*** Extracted data ***

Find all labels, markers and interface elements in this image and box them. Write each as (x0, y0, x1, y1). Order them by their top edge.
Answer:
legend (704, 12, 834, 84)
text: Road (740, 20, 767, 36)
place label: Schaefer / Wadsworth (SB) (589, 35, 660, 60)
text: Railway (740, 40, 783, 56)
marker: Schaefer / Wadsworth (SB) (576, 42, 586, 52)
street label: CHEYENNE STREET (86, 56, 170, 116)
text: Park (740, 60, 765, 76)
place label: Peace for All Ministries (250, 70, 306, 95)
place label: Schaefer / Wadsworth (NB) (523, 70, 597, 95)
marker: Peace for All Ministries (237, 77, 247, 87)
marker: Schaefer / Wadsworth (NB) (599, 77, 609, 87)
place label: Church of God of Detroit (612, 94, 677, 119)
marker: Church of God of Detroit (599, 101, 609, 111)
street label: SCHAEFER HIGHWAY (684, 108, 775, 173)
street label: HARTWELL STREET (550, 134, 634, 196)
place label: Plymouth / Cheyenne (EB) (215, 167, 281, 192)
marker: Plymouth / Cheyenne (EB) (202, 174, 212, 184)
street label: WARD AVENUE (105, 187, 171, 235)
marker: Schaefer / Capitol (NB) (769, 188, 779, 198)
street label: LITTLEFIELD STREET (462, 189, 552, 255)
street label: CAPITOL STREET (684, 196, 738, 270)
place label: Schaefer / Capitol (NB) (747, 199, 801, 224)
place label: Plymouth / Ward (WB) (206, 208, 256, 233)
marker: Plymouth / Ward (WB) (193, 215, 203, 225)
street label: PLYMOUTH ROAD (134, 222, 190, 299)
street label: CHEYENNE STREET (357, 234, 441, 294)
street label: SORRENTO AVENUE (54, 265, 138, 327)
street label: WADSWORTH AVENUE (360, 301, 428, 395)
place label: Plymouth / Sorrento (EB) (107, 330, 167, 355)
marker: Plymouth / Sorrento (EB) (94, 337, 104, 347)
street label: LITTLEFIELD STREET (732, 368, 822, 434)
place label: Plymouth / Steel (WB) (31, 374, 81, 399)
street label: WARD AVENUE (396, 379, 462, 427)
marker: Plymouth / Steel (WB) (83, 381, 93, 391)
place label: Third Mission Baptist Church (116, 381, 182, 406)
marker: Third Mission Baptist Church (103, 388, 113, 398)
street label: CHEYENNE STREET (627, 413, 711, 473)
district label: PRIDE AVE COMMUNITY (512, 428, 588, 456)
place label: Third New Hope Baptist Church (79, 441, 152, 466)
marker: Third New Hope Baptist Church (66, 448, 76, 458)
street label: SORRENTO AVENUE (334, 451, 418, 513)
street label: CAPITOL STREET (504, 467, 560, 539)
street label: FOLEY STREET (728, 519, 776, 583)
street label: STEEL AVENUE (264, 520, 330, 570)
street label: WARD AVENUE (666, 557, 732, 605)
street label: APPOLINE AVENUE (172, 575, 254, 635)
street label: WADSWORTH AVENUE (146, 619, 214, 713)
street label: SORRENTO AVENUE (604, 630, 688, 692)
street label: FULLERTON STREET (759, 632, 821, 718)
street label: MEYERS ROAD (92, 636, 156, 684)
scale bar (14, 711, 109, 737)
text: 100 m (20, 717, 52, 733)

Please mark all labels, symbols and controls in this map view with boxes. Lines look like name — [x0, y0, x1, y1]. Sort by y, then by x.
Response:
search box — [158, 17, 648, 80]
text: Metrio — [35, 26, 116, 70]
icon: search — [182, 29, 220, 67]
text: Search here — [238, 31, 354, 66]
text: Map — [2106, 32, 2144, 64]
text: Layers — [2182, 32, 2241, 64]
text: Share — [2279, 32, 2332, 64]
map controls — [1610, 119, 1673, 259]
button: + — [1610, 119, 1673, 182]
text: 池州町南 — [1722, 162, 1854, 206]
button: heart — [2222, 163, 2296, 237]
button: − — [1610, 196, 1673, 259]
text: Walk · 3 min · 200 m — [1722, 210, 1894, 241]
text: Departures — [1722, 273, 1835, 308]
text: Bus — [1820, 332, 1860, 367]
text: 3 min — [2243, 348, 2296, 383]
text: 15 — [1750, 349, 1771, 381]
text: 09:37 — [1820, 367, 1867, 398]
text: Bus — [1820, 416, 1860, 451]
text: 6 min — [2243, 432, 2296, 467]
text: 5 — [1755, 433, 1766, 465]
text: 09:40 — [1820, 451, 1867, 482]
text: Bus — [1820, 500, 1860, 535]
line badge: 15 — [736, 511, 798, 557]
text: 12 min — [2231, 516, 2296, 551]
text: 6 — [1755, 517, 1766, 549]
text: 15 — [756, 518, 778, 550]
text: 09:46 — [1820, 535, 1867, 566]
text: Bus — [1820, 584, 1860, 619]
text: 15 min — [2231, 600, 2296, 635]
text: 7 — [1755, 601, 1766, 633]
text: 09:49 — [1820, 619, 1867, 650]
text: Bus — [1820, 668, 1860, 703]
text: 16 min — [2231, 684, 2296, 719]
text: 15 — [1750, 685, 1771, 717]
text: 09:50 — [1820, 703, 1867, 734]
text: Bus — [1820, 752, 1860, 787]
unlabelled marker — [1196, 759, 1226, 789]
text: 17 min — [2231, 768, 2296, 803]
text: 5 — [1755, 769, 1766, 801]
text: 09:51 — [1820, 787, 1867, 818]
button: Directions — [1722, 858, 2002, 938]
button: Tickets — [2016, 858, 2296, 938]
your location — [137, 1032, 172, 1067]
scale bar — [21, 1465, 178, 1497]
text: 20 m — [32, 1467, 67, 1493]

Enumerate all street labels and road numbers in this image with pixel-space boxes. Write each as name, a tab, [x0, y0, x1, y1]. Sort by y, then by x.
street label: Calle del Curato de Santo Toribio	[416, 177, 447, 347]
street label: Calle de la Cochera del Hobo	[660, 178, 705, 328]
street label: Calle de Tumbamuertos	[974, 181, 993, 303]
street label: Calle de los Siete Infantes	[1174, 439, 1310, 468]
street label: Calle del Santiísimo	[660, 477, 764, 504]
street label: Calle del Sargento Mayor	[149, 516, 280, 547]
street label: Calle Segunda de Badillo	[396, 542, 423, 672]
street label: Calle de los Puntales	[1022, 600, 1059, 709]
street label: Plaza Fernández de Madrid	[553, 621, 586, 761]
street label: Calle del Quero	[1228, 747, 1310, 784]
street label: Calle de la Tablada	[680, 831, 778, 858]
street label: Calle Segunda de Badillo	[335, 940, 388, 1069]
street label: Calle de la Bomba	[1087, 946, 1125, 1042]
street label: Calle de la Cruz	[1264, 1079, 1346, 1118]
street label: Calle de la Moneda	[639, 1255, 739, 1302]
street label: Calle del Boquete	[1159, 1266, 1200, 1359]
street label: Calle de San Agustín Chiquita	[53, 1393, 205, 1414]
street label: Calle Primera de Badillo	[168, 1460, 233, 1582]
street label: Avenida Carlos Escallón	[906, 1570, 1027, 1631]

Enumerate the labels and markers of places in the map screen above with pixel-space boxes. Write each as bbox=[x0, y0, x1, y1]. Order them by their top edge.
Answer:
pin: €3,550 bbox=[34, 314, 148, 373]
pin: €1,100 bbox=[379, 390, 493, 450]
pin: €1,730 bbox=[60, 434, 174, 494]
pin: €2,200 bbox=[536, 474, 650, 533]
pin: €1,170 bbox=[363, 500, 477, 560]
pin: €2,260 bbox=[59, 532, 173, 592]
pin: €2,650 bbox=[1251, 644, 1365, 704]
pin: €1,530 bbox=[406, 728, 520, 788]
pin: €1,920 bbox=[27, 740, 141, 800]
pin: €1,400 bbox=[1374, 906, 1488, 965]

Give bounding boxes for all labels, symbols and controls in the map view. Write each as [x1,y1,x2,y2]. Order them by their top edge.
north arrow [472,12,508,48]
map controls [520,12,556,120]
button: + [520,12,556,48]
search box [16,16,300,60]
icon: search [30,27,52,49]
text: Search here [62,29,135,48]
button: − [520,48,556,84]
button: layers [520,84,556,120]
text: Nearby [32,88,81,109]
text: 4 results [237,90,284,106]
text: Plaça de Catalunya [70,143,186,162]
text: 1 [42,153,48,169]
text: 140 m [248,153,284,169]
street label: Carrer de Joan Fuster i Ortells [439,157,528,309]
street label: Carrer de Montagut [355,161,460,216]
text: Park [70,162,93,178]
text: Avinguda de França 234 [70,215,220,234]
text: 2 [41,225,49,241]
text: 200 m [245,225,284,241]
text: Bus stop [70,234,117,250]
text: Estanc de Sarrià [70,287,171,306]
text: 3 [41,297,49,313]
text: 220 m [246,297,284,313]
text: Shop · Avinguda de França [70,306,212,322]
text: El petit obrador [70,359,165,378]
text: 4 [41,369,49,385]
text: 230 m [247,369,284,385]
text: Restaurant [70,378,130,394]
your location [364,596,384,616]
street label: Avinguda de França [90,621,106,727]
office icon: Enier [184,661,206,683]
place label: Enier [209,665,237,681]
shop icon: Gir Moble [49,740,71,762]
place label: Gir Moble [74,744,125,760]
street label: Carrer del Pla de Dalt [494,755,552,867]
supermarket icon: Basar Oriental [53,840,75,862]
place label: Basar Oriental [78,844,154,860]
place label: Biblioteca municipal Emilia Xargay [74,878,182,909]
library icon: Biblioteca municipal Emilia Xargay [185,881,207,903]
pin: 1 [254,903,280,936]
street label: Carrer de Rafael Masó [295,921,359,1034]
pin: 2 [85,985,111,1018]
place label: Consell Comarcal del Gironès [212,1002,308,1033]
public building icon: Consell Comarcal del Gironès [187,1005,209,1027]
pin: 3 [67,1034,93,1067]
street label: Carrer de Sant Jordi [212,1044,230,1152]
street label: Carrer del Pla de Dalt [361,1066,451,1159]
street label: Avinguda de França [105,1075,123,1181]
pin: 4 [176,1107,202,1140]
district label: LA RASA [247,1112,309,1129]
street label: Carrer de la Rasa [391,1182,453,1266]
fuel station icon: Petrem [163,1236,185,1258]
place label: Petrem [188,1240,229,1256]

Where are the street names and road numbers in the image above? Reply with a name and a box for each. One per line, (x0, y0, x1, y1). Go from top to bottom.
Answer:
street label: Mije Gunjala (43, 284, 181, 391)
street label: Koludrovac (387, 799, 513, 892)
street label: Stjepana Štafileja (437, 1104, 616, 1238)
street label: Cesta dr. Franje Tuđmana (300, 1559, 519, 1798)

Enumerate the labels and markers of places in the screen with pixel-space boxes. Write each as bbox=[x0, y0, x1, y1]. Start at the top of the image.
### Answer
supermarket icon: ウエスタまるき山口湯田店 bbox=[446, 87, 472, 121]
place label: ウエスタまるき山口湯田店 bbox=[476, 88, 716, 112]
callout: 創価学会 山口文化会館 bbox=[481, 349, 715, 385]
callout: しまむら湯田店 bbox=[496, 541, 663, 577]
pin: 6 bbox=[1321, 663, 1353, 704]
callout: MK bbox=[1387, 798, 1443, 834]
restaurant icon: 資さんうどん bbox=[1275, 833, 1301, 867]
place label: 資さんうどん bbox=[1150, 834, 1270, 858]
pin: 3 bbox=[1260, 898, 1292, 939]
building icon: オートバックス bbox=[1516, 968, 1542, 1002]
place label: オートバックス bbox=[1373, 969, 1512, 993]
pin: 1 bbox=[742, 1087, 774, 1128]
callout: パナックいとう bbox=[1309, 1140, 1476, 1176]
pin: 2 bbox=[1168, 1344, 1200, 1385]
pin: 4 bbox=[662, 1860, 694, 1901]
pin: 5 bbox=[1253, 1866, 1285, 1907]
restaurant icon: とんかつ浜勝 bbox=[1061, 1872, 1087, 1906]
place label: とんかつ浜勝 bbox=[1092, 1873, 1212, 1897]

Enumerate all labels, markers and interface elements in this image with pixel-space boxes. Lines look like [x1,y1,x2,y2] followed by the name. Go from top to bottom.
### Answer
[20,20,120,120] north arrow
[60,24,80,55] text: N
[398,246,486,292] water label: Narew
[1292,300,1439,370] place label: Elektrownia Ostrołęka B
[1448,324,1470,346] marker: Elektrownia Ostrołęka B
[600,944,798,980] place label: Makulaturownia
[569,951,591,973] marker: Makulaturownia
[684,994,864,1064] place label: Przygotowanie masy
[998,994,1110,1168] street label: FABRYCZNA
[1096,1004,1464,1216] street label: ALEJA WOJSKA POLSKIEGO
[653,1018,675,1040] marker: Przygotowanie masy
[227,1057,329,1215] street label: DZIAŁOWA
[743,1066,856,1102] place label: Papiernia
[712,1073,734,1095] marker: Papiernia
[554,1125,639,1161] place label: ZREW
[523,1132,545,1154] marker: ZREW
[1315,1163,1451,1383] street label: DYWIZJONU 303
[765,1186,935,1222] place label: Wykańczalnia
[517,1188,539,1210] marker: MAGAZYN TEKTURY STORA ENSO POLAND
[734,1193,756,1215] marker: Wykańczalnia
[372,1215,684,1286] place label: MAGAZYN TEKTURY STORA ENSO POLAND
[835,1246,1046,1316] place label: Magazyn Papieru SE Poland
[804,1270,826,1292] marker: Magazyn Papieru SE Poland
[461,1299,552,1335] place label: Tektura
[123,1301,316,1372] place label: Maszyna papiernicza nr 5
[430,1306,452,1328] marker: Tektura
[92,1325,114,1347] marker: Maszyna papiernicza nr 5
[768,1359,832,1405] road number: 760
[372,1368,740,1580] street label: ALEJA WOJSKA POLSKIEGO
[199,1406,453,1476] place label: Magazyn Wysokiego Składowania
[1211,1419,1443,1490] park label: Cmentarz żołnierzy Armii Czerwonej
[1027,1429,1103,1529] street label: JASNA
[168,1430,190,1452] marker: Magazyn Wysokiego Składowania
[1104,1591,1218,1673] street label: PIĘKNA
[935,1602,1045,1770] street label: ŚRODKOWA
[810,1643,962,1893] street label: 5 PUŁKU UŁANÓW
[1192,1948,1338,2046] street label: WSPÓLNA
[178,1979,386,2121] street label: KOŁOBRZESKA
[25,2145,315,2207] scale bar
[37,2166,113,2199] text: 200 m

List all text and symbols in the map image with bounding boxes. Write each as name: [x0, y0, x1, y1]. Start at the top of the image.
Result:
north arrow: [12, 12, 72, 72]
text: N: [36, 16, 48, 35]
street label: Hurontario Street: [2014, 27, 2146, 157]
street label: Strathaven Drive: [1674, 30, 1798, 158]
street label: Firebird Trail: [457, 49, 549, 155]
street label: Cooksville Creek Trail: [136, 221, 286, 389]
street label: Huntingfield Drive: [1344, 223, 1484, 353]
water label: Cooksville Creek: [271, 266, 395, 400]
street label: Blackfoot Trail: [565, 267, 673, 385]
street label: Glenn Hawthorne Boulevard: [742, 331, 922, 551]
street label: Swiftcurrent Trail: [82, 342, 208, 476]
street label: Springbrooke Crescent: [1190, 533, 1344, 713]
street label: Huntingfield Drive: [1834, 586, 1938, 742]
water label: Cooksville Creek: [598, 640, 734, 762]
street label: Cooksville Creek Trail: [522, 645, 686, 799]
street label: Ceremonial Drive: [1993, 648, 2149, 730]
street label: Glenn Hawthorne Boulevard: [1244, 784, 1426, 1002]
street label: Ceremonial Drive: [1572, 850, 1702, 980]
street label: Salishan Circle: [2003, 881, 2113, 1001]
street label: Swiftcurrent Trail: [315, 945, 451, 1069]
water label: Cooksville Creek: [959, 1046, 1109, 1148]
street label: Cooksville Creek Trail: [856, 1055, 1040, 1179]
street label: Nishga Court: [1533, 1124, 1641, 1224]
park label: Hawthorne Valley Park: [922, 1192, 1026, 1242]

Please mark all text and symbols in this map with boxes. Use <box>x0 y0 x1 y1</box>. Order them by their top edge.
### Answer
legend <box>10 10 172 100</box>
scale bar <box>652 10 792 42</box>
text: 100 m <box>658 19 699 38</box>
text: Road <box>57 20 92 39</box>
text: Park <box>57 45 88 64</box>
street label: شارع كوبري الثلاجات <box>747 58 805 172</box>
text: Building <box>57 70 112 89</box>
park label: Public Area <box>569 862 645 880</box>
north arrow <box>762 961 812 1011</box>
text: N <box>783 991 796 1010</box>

***

§ What you are asked to do: Take each line above that contains "scale" and copy it out.

§ Task output:
scale bar (14, 711, 109, 737)
scale bar — [21, 1465, 178, 1497]
[25,2145,315,2207] scale bar
scale bar <box>652 10 792 42</box>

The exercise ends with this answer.